Página interna do portal
Seção de conteúdo
TRE-PE acata recurso de prefeito e vice-prefeito de Correntes
Relatora apontou que acusação não apresentou ao processo provas robustas dos ilícitos supostamente cometidos
O Tribunal Regional Eleitoral de Pernambuco (TRE-PE) reformou a sentença de primeiro grau que havia determinado a cassação dos diplomas e a inelegibilidade de Edimilson da Bahia de Lima Gomes e Demilton Medeiros Ximendes Junior, eleitos prefeito e vice-prefeito, respectivamente, no município de Correntes, no Agreste. A decisão colegiada atendeu ao recurso interposto pelos investigados contra a Coligação "Não Vamos Desistir de Correntes".
Inicialmente, a chapa havia sido condenada em uma Ação de Investigação Judicial Eleitoral (AIJE) sob acusações de abuso de poder político, abuso de poder econômico e captação ilícita de sufrágio. Entre as denúncias, constavam a suposta compra de votos mediante o pagamento em dinheiro para o conserto de um telhado, a utilização de servidores e escolas com fins eleitoreiros, e o suposto desvirtuamento de inaugurações e eventos culturais. A acusação relatava ainda a oferta estruturada de vales de combustível, transporte gratuito, brindes e churrascos para atrair eleitores.
No entanto, a relatora do processo, desembargadora eleitoral Roberta Viana Jardim, concluiu em seu voto que o conjunto de provas apresentado não era robusto o suficiente para causar a cassação do diploma dos eleitos. De acordo com o relatório, a acusação de compra de votos amparou-se em um único testemunho e em áudios de WhatsApp sem certificação de origem ou capturas de tela que atestem sua veracidade, sendo considerados imprestáveis pela Corte. “O que se exige é que o somatório das condutas revele uma gravidade qualitativa capaz de comprometer a legitimidade do pleito, o que não restou demonstrado”, descreveu a magistrada em seu voto.

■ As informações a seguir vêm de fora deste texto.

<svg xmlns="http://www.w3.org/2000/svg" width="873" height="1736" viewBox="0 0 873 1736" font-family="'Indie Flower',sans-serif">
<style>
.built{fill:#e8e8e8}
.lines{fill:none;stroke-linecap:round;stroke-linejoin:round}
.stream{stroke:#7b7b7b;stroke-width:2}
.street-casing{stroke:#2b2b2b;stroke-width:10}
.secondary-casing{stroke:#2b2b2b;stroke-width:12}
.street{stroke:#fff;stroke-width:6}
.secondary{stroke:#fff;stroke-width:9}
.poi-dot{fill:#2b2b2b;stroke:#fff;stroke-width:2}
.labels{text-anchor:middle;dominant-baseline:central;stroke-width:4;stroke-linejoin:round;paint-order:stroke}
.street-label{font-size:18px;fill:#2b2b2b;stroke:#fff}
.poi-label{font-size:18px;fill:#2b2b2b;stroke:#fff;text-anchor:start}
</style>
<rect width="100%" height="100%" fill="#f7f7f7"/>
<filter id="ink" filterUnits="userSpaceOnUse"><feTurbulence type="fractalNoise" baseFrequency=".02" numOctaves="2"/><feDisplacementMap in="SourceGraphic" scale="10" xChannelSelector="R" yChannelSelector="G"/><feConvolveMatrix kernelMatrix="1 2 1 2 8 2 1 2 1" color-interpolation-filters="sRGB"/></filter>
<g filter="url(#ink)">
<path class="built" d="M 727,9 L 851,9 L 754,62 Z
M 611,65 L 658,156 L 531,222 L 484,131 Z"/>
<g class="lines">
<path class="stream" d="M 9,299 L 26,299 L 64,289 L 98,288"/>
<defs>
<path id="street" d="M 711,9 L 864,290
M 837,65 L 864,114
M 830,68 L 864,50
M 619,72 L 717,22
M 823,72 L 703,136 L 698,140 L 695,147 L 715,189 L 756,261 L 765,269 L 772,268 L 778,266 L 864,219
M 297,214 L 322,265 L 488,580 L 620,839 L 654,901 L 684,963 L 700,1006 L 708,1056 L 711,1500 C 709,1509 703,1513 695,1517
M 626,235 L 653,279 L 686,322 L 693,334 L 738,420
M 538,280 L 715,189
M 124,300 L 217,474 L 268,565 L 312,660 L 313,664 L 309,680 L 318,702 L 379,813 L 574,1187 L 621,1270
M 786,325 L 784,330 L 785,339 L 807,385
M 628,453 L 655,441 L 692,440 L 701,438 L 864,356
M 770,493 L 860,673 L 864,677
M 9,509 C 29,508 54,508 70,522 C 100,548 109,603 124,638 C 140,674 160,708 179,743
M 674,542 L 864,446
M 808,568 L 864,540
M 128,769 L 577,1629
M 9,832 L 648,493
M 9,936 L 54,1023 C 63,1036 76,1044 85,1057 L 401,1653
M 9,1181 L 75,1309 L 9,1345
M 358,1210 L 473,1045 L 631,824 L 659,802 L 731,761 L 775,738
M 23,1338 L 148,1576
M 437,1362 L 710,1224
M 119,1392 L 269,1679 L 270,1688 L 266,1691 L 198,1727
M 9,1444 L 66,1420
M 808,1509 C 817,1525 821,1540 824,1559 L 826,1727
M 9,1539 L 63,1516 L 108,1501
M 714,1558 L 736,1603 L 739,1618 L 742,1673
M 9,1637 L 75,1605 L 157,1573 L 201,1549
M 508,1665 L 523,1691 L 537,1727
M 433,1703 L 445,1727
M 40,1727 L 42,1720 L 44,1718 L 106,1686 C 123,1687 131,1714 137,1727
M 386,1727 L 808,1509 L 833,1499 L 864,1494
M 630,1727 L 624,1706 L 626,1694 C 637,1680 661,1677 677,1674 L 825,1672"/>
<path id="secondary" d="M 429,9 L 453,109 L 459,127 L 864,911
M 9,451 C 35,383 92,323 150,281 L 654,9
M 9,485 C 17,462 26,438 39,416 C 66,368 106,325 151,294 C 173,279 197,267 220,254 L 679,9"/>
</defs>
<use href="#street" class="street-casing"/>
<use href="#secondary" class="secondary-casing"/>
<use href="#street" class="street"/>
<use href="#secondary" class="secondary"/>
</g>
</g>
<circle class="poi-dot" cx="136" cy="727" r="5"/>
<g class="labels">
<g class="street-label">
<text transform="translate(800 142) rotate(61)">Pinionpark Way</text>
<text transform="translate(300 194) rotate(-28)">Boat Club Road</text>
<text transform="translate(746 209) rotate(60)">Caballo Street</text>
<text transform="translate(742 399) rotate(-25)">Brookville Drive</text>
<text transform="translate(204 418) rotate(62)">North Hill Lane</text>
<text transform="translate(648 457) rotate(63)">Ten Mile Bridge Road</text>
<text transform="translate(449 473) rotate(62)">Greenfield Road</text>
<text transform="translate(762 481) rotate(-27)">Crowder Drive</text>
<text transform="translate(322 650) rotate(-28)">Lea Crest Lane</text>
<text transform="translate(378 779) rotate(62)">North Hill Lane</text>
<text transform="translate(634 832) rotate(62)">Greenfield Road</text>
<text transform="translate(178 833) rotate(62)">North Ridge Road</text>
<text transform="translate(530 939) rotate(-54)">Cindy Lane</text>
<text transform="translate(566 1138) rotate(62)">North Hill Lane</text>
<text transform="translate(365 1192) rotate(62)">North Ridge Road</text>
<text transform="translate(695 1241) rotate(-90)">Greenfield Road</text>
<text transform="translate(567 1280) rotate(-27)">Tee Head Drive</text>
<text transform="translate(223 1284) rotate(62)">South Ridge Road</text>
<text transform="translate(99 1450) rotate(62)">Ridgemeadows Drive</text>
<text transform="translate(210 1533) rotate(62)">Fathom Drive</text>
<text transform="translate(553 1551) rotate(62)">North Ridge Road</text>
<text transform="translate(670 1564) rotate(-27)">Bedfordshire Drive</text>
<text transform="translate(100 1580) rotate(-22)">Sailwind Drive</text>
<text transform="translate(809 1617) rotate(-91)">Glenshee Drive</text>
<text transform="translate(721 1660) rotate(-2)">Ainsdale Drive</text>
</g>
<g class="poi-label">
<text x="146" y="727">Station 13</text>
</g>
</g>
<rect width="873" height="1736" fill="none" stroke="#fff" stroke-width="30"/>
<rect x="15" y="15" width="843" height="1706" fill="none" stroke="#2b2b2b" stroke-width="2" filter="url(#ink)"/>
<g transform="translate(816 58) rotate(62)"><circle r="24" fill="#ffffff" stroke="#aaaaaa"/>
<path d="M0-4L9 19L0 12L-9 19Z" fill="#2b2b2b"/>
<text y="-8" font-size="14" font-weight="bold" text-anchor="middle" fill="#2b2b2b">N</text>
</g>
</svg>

A respeito do uso indevido de bens públicos e irregularidades em convenções partidárias, a magistrada destacou que as referidas infrações já haviam sido punidas anteriormente com multas financeiras em representações específicas. Segundo o julgamento, o somatório dessas multas e não apresentou a gravidade qualitativa ou quantitativa necessária para comprometer a legitimidade e a isonomia das eleições.
Alegando respeito à soberania do voto popular e aplicando o princípio in dubio pro sufragio, ou seja, em caso de dúvidas, deve prevalecer o resultado da eleição, a ação investigativa foi julgada totalmente improcedente. Assim, os mandatos da chapa permanecem válidos e as sanções de inelegibilidade foram integralmente afastadas.
Processo de número 0600442-14.2024.6.17.0059. Cabe recurso ao Tribunal Superior Eleitoral (TSE).